• **BRANO FORNITO**
Attenzione alle parole e alle frasi “anti-cliente”!
Ieri, dopo un’intensa giornata di formazione d’aula, stanchi ed affamati siamo andati in un ristorante.
L’aspetto del locale e la gentilezza nell’accoglienza ci ha fatto un’ottima impressione.
Quando eravamo pronti per ordinare abbiamo tentato il classico “gioco di sguardi” per intercettare un cameriere.
Dopo un po’ ne abbiamo “intercettato” uno, il più giovane, che molto probabilmente era in prova. Alla nostra domanda “Possiamo ordinare?“, ci ha risposto “Io non posso prendere gli ordini“.
Sorridendo ho risposto semplicemente “Ok”, ma da formatore e da appassionato di comunicazione non potuto fare a meno di pensare alla risposta che mi è stata data.
Il ragazzo probabilmente era troppo giovane e inesperto per conoscere l’importanza della comunicazione con i clienti e capire i possibili effetti negativa della sua risposta.

• **PARTI DELL'ESERCIZIO**
a) Nel brano sulle frasi anti-cliente, come risponde il cameriere più giovane alla domanda «Possiamo ordinare?»?
b) Prosegui il brano sulle frasi anti-cliente a partire dalla sua ultima frase.

• **DATI FORNITI**
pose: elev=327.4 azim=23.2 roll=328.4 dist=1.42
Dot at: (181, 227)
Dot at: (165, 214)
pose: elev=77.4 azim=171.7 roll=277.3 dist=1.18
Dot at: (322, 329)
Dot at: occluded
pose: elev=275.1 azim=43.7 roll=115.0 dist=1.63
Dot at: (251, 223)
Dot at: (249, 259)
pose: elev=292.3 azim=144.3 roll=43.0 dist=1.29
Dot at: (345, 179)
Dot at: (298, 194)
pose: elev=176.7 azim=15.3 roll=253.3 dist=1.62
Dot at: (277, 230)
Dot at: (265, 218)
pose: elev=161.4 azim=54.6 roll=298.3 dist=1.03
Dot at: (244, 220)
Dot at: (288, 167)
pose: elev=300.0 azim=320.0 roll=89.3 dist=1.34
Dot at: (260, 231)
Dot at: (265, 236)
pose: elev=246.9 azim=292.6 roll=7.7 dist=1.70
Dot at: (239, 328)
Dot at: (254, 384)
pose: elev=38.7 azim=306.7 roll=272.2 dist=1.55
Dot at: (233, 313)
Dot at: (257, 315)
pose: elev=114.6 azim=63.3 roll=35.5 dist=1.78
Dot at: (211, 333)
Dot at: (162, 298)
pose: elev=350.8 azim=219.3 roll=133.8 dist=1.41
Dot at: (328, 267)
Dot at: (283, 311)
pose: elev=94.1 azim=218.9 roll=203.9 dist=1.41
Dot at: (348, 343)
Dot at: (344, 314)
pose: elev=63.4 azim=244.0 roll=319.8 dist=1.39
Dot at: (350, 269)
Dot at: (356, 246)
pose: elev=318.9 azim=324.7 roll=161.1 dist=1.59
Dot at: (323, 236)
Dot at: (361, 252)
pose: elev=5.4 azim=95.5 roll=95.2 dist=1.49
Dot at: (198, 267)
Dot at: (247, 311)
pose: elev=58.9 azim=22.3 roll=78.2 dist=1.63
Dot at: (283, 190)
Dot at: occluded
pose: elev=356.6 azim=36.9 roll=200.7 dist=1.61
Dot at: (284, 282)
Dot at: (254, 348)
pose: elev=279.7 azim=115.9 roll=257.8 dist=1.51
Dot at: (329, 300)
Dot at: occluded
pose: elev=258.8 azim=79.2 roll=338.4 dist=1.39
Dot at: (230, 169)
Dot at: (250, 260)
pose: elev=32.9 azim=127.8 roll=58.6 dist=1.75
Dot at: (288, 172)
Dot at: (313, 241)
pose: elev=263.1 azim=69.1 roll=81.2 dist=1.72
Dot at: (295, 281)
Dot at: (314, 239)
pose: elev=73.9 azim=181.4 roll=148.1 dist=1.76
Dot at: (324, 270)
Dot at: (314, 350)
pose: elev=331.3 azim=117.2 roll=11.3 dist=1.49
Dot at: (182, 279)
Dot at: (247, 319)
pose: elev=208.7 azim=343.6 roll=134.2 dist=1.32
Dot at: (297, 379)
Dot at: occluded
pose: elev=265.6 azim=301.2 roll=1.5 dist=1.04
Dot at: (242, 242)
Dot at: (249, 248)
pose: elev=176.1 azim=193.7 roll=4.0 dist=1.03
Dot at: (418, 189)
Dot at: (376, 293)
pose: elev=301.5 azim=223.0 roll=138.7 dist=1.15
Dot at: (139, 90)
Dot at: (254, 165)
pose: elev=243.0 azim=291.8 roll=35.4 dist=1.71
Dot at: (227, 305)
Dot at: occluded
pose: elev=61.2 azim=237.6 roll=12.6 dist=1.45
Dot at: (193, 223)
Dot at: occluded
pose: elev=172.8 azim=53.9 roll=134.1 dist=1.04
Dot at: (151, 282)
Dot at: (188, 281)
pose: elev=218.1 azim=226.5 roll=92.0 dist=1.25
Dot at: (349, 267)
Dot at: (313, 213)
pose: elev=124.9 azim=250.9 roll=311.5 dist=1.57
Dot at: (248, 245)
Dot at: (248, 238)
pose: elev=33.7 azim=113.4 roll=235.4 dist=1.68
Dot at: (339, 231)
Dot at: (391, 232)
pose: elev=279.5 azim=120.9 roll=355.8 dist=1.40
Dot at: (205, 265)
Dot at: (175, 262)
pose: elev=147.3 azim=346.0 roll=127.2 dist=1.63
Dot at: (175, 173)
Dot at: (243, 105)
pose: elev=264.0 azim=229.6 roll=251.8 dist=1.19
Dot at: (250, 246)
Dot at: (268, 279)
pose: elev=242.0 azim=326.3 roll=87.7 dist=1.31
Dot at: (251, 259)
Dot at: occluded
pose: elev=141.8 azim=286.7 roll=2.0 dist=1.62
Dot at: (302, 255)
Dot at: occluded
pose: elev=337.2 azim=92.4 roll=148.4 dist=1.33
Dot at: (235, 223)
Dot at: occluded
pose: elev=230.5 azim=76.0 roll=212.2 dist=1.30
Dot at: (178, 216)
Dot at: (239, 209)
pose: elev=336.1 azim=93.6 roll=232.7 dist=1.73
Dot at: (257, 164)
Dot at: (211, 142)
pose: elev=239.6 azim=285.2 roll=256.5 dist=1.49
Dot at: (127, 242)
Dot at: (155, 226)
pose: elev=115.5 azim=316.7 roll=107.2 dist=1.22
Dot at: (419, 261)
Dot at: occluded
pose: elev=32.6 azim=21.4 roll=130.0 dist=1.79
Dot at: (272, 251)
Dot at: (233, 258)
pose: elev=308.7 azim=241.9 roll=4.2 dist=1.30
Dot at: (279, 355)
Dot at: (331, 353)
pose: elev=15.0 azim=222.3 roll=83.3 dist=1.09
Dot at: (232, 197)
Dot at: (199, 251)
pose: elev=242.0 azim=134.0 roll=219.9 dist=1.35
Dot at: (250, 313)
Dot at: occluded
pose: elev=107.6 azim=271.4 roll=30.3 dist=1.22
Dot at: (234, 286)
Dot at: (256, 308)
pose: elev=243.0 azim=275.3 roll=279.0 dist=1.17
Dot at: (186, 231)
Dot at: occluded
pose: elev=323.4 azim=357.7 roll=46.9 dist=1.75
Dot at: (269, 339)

• **RISULTATI DEI COMPITI**
a) Risponde: «Io non posso prendere gli ordini».

b)
Così come il titolare avrebbe potuto (o forse dovuto) istruirlo su come rispondere alle varie richieste dei clienti.
Condivido il fatto che in un’organizzazione non tutti debbano e possano fare tutto; ma un’organizzazione deve formare i propri collaboratori a rispondere e a gestire le situazioni in cui si confrontano con i propri limiti operativi e con i limiti delle proprie responsabilità.
Se un collaboratore non può fare una cosa, secondo noi il datore di lavoro deve formarlo su COSA DIRE, COSA FARE e COME FARLO quando si confronta con un’attività limite.
Ma torniamo alla risposta che ci è stata data: “io non posso prendere gli ordini“.
La risposta è ad evocazione negativa in quanto c’è una negazione e un’evidenza di limite. Inoltre non lascia risposta al cliente e non gli risolve il problema. Siamo di fronte ad una risposta problem oriented, che quindi restituisce al cliente un problema che il cliente da solo non può risolvere facilmente.
L’evocazione negativa e l’evidenza di limite, solitamente generano nel cliente una reazione del tipo “Scusa ma a me non dovrebbe interessare: il problema è tuo, non mio“. Noi abbiamo provato un po’ di tenerezza per la situazione, ma comunque la risposta ci ha fatto riflettere sulla forma scelta e ci ha lasciato un po’ interdetti.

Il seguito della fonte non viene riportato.